**Set exercise:**
Format each line of the material below as a JSON array of strings, one string per line, and omit blank lines.

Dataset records
· · ·

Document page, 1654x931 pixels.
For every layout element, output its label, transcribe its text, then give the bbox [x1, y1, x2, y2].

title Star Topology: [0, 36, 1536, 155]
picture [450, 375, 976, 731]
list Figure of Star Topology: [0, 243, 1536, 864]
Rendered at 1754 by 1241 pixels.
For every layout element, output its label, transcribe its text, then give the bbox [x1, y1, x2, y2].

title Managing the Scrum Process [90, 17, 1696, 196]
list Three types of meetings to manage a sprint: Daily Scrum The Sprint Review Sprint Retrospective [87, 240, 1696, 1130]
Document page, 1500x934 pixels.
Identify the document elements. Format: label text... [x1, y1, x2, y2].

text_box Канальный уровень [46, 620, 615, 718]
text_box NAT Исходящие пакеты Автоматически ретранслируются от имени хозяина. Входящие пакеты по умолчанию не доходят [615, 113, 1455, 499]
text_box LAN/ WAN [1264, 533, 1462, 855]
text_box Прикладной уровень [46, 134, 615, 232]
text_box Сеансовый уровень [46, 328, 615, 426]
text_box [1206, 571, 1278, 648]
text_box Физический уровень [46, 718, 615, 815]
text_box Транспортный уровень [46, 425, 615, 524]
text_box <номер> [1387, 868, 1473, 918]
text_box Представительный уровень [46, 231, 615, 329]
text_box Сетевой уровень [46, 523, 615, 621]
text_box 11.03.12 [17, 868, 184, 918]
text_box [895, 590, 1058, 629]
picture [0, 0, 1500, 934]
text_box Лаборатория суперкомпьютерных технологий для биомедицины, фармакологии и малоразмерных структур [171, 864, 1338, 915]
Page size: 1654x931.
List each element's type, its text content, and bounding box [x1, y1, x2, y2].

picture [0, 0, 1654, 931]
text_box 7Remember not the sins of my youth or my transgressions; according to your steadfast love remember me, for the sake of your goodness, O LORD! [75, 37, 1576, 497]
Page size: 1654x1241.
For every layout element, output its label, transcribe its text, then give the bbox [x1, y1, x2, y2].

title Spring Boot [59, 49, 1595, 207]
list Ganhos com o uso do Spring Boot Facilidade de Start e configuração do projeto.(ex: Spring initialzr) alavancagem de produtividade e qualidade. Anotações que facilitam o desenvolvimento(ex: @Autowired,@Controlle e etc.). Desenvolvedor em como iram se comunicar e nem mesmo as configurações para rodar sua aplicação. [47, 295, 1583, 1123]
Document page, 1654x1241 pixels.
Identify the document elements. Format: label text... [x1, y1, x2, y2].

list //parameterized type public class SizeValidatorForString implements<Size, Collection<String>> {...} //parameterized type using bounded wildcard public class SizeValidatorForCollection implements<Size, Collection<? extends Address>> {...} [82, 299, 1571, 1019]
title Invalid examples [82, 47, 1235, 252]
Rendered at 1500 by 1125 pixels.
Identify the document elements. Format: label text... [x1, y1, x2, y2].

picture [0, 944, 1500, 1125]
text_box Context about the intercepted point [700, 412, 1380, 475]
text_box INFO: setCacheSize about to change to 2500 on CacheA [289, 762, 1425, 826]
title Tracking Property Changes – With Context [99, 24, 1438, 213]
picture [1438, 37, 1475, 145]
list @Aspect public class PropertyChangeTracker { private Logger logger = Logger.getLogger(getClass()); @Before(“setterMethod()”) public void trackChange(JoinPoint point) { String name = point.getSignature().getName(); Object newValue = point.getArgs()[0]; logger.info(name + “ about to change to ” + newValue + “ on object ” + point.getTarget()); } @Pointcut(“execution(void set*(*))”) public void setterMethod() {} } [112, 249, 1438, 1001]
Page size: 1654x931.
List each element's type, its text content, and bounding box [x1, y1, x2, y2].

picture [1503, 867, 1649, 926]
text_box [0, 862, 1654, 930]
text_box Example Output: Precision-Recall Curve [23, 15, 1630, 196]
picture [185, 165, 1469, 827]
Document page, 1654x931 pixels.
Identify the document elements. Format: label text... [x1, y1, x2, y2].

· · ·

**Solution for this task:**
[
  "Document page, 1654x931 pixels.",
  "For every layout element, output its label, transcribe its text, then give the bbox [x1, y1, x2, y2].",
  "title Star Topology: [0, 36, 1536, 155]",
  "picture [450, 375, 976, 731]",
  "list Figure of Star Topology: [0, 243, 1536, 864]",
  "Rendered at 1754 by 1241 pixels.",
  "For every layout element, output its label, transcribe its text, then give the bbox [x1, y1, x2, y2].",
  "title Managing the Scrum Process [90, 17, 1696, 196]",
  "list Three types of meetings to manage a sprint: Daily Scrum The Sprint Review Sprint Retrospective [87, 240, 1696, 1130]",
  "Document page, 1500x934 pixels.",
  "Identify the document elements. Format: label text... [x1, y1, x2, y2].",
  "text_box Канальный уровень [46, 620, 615, 718]",
  "text_box NAT Исходящие пакеты Автоматически ретранслируются от имени хозяина. Входящие пакеты по умолчанию не доходят [615, 113, 1455, 499]",
  "text_box LAN/ WAN [1264, 533, 1462, 855]",
  "text_box Прикладной уровень [46, 134, 615, 232]",
  "text_box Сеансовый уровень [46, 328, 615, 426]",
  "text_box [1206, 571, 1278, 648]",
  "text_box Физический уровень [46, 718, 615, 815]",
  "text_box Транспортный уровень [46, 425, 615, 524]",
  "text_box <номер> [1387, 868, 1473, 918]",
  "text_box Представительный уровень [46, 231, 615, 329]",
  "text_box Сетевой уровень [46, 523, 615, 621]",
  "text_box 11.03.12 [17, 868, 184, 918]",
  "text_box [895, 590, 1058, 629]",
  "picture [0, 0, 1500, 934]",
  "text_box Лаборатория суперкомпьютерных технологий для биомедицины, фармакологии и малоразмерных структур [171, 864, 1338, 915]",
  "Page size: 1654x931.",
  "List each element's type, its text content, and bounding box [x1, y1, x2, y2].",
  "picture [0, 0, 1654, 931]",
  "text_box 7Remember not the sins of my youth or my transgressions; according to your steadfast love remember me, for the sake of your goodness, O LORD! [75, 37, 1576, 497]",
  "Page size: 1654x1241.",
  "For every layout element, output its label, transcribe its text, then give the bbox [x1, y1, x2, y2].",
  "title Spring Boot [59, 49, 1595, 207]",
  "list Ganhos com o uso do Spring Boot Facilidade de Start e configuração do projeto.(ex: Spring initialzr) alavancagem de produtividade e qualidade. Anotações que facilitam o desenvolvimento(ex: @Autowired,@Controlle e etc.). Desenvolvedor em como iram se comunicar e nem mesmo as configurações para rodar sua aplicação. [47, 295, 1583, 1123]",
  "Document page, 1654x1241 pixels.",
  "Identify the document elements. Format: label text... [x1, y1, x2, y2].",
  "list //parameterized type public class SizeValidatorForString implements<Size, Collection<String>> {...} //parameterized type using bounded wildcard public class SizeValidatorForCollection implements<Size, Collection<? extends Address>> {...} [82, 299, 1571, 1019]",
  "title Invalid examples [82, 47, 1235, 252]",
  "Rendered at 1500 by 1125 pixels.",
  "Identify the document elements. Format: label text... [x1, y1, x2, y2].",
  "picture [0, 944, 1500, 1125]",
  "text_box Context about the intercepted point [700, 412, 1380, 475]",
  "text_box INFO: setCacheSize about to change to 2500 on CacheA [289, 762, 1425, 826]",
  "title Tracking Property Changes – With Context [99, 24, 1438, 213]",
  "picture [1438, 37, 1475, 145]",
  "list @Aspect public class PropertyChangeTracker { private Logger logger = Logger.getLogger(getClass()); @Before(“setterMethod()”) public void trackChange(JoinPoint point) { String name = point.getSignature().getName(); Object newValue = point.getArgs()[0]; logger.info(name + “ about to change to ” + newValue + “ on object ” + point.getTarget()); } @Pointcut(“execution(void set*(*))”) public void setterMethod() {} } [112, 249, 1438, 1001]",
  "Page size: 1654x931.",
  "List each element's type, its text content, and bounding box [x1, y1, x2, y2].",
  "picture [1503, 867, 1649, 926]",
  "text_box [0, 862, 1654, 930]",
  "text_box Example Output: Precision-Recall Curve [23, 15, 1630, 196]",
  "picture [185, 165, 1469, 827]",
  "Document page, 1654x931 pixels.",
  "Identify the document elements. Format: label text... [x1, y1, x2, y2]."
]